§ **What the task asks**
Write out the line with "Theoretical Background of SPACE 0.75" and each line after it to the end of the material, exactly as they appear and with nothing else.
= Beginning of Section =
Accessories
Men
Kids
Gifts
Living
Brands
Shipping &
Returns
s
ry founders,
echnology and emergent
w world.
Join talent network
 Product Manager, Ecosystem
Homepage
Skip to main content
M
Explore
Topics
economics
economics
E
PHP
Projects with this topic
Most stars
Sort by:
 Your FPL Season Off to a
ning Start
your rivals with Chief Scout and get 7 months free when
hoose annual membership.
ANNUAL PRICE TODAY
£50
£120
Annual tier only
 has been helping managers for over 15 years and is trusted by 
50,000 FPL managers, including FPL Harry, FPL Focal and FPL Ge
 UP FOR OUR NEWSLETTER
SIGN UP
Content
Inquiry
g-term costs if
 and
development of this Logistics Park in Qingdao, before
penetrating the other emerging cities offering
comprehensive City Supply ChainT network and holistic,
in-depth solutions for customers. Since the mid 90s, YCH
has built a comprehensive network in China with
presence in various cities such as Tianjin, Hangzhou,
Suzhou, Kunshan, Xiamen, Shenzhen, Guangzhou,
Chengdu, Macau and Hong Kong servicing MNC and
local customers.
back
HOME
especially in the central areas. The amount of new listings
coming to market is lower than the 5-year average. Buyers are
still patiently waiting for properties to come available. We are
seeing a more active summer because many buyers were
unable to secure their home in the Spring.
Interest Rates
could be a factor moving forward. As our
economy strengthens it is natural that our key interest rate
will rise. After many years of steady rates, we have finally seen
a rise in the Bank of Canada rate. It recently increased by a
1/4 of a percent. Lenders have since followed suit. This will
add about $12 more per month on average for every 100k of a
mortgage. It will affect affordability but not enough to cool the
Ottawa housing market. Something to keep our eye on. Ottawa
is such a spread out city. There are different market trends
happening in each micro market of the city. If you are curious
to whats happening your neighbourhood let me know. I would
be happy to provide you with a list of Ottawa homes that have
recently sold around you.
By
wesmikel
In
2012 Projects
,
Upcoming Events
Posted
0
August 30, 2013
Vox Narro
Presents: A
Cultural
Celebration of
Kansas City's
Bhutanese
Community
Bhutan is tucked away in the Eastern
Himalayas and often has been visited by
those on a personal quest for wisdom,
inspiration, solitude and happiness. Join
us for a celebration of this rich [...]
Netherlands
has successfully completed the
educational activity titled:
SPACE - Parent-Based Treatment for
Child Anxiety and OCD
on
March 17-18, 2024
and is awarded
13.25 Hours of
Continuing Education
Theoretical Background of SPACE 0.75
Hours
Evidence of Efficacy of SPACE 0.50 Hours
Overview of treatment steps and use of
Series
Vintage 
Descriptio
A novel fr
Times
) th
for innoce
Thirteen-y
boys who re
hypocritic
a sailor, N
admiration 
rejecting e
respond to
= End of Section =
§ **Your response**
Theoretical Background of SPACE 0.75
Hours
Evidence of Efficacy of SPACE 0.50 Hours
Overview of treatment steps and use of
Series
Vintage 
Descriptio
A novel fr
Times
) th
for innoce
Thirteen-y
boys who re
hypocritic
a sailor, N
admiration 
rejecting e
respond to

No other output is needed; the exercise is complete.